Solar Music 2023
No plain sailing for the American mariner whose guitar filigree flies across orchestral sky to new horizons.
“We can laugh our lives away and be free once more”: thus goes this collective’s most famous song that’s been on the crest of radio waves for more than five decades now – but who knew its merriment could turn bitter when demos of what was to become “Next Voyage” escaped the studio to see the light of day as "Timeless" only to disappear and emerge now properly, as band leader Mike Pinera and producer Michael Franklin intended. They aimed at not so much giving rock staples from both BLUES IMAGE and IRON BUTTERFLY, where the guitarist also used to play, as wrapping familiar pieces in fresh glory of orchestral kind and elevating the classics to the wuthering heights of eternity.

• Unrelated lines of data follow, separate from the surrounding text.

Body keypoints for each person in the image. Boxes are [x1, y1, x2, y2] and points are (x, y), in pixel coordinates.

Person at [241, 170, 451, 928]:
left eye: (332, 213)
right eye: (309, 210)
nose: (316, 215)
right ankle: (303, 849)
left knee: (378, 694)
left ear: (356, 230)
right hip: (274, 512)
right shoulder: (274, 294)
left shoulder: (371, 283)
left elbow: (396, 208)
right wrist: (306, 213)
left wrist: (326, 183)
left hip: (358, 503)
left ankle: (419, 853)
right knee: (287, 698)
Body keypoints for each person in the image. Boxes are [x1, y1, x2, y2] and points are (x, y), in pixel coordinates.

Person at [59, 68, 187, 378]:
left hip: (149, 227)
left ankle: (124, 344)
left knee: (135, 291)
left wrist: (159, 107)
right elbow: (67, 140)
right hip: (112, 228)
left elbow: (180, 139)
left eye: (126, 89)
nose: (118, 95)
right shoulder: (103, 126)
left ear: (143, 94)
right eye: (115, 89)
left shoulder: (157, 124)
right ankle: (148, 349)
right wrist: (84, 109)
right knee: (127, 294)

Of course, embarking on such an enterprise is bound to create a new context too – the flow which makes the results rather riveting.

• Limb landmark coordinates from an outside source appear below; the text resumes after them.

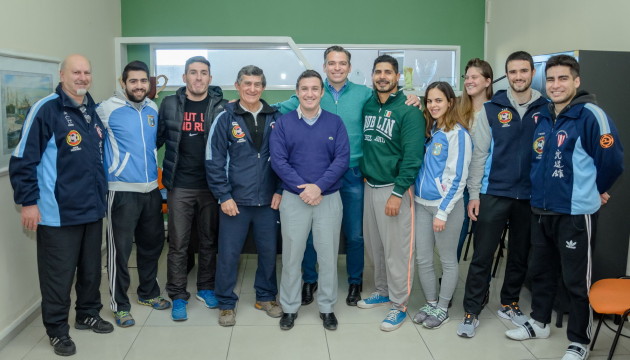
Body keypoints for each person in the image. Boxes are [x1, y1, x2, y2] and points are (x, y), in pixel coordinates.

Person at [276, 46, 421, 307]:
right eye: (332, 63)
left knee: (355, 234)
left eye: (342, 63)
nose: (337, 68)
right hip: (318, 178)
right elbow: (278, 107)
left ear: (350, 67)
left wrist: (412, 98)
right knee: (310, 234)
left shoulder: (365, 94)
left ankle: (355, 282)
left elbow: (388, 101)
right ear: (324, 67)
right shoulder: (313, 92)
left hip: (354, 174)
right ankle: (310, 280)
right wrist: (247, 104)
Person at [505, 55, 623, 360]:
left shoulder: (590, 115)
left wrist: (596, 190)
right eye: (552, 79)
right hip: (541, 209)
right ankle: (539, 322)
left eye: (563, 79)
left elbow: (612, 161)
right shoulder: (543, 115)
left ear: (577, 81)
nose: (556, 85)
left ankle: (579, 341)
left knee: (575, 279)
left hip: (574, 213)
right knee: (541, 271)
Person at [9, 54, 113, 356]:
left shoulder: (92, 110)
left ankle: (87, 313)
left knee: (91, 270)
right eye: (76, 72)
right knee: (58, 276)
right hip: (57, 213)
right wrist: (28, 202)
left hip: (92, 209)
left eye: (87, 72)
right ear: (62, 74)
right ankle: (56, 330)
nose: (82, 77)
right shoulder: (46, 109)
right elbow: (23, 160)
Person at [457, 51, 549, 338]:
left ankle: (509, 303)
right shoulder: (492, 108)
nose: (518, 76)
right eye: (512, 72)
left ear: (532, 73)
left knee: (520, 255)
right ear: (506, 75)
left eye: (523, 71)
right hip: (494, 192)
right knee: (483, 255)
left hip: (530, 197)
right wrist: (474, 194)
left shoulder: (546, 107)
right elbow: (480, 155)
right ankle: (472, 309)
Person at [270, 70, 349, 331]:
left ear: (322, 92)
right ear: (297, 92)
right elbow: (279, 161)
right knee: (292, 256)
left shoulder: (335, 123)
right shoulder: (284, 123)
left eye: (315, 88)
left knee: (328, 257)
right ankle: (290, 307)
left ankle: (326, 308)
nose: (310, 93)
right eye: (304, 88)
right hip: (294, 199)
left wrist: (319, 187)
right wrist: (304, 189)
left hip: (328, 198)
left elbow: (341, 160)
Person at [206, 65, 283, 327]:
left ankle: (266, 296)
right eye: (247, 83)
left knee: (269, 252)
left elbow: (286, 158)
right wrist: (223, 195)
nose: (252, 89)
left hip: (268, 200)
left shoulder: (277, 116)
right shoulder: (225, 117)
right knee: (228, 254)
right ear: (237, 86)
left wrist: (281, 190)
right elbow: (213, 159)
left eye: (257, 84)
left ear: (263, 87)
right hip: (234, 201)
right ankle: (226, 303)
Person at [97, 60, 171, 329]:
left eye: (143, 81)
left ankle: (149, 293)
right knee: (120, 251)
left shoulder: (152, 107)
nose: (139, 86)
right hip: (121, 191)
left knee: (152, 245)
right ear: (123, 82)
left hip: (152, 189)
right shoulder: (106, 109)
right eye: (133, 81)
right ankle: (119, 305)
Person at [357, 55, 424, 332]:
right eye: (378, 72)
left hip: (394, 189)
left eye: (388, 72)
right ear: (372, 76)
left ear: (397, 77)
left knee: (397, 250)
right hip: (369, 185)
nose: (382, 76)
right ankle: (383, 290)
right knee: (376, 247)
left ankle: (399, 304)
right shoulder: (369, 104)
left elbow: (412, 157)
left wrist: (398, 192)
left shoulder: (409, 111)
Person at [157, 56, 227, 321]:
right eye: (193, 72)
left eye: (204, 73)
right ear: (184, 77)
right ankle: (177, 295)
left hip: (210, 186)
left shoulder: (220, 107)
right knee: (178, 244)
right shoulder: (169, 104)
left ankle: (206, 288)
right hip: (180, 186)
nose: (198, 77)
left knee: (209, 241)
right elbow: (156, 139)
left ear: (210, 78)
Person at [412, 82, 472, 329]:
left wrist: (443, 212)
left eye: (438, 100)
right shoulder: (430, 130)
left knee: (447, 260)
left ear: (450, 102)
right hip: (421, 204)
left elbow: (458, 178)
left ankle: (443, 306)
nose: (433, 105)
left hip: (445, 207)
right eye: (429, 101)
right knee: (424, 258)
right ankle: (430, 301)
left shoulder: (458, 134)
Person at [456, 58, 493, 262]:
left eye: (474, 77)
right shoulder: (458, 111)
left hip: (486, 187)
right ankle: (448, 285)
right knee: (455, 239)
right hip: (459, 185)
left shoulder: (497, 111)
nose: (469, 81)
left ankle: (480, 290)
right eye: (467, 77)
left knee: (483, 243)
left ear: (487, 81)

There’s perfect logic now in letting the platter’s panorama open its widescreen wonder with a powerful swing of “Butterfly Bleu” whose brass-laden wings create the momentum that will not dissolve in a six-string twang, predatory vocals and heavenly organ once the salvos subside but condense instead into pure passion, or even bass-spanked rage, and flutter under leaden skies towards the mesmeric delights “In A Gadda Da Vida” has to offer before solo wigouts take drift into a Bach-brushed space and the “Captain’s Suite” – the record’s expansive, acoustically-tinctured finale. However, the grace and energy of lighter numbers impress no less than the sway of these epics, as the soul-caressing grooves behind “Something To Say” and “Love Is The Answer” – the former seeing Michael Franklin splash muddy waters on the keyboards and the latter featuring Jonathan Cain’ ivories swirl the psyched-up swamp of sound – unfold in a Muscle Shoals way, while “Leaving My Troubles Behind” oozes filigreed swagger in spades.

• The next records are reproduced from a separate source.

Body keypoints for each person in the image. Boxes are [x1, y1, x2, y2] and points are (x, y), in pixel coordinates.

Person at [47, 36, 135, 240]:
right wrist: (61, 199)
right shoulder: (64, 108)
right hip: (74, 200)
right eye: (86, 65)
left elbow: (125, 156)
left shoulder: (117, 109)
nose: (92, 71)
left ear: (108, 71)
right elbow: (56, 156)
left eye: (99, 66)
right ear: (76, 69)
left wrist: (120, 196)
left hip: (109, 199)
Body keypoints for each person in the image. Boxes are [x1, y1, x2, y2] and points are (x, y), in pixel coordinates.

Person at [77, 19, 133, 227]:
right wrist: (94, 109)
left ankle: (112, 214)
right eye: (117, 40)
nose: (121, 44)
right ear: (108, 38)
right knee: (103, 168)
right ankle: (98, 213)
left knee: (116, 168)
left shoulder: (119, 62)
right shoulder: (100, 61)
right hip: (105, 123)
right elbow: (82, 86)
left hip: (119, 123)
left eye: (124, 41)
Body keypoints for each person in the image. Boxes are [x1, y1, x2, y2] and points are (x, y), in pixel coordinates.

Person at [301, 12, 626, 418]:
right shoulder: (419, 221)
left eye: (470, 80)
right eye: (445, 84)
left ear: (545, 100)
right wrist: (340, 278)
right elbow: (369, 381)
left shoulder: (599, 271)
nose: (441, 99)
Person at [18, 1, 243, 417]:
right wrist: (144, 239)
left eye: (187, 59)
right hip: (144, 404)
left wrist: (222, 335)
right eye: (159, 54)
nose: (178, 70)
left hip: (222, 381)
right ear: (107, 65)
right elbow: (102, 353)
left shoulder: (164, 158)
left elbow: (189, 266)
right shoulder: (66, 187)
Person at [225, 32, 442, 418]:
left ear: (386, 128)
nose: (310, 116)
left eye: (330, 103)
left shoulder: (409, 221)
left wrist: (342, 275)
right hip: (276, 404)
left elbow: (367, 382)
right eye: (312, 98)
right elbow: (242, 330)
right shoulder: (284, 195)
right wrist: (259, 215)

But then, there’s a molasses-like gloom in the dramatic rendition of “Isla” which shines ever so brightly through the sheets of symphonic grandeur, and in the fugue-prefaced “Paid My Dues” with Pat Travers’ attack adding to the force of the thunderous riff. There, in the darkness, might lie Pinera’s very next adventure; as of now, the voyage he’s been on for more than fifty years is still a pleasure cruise.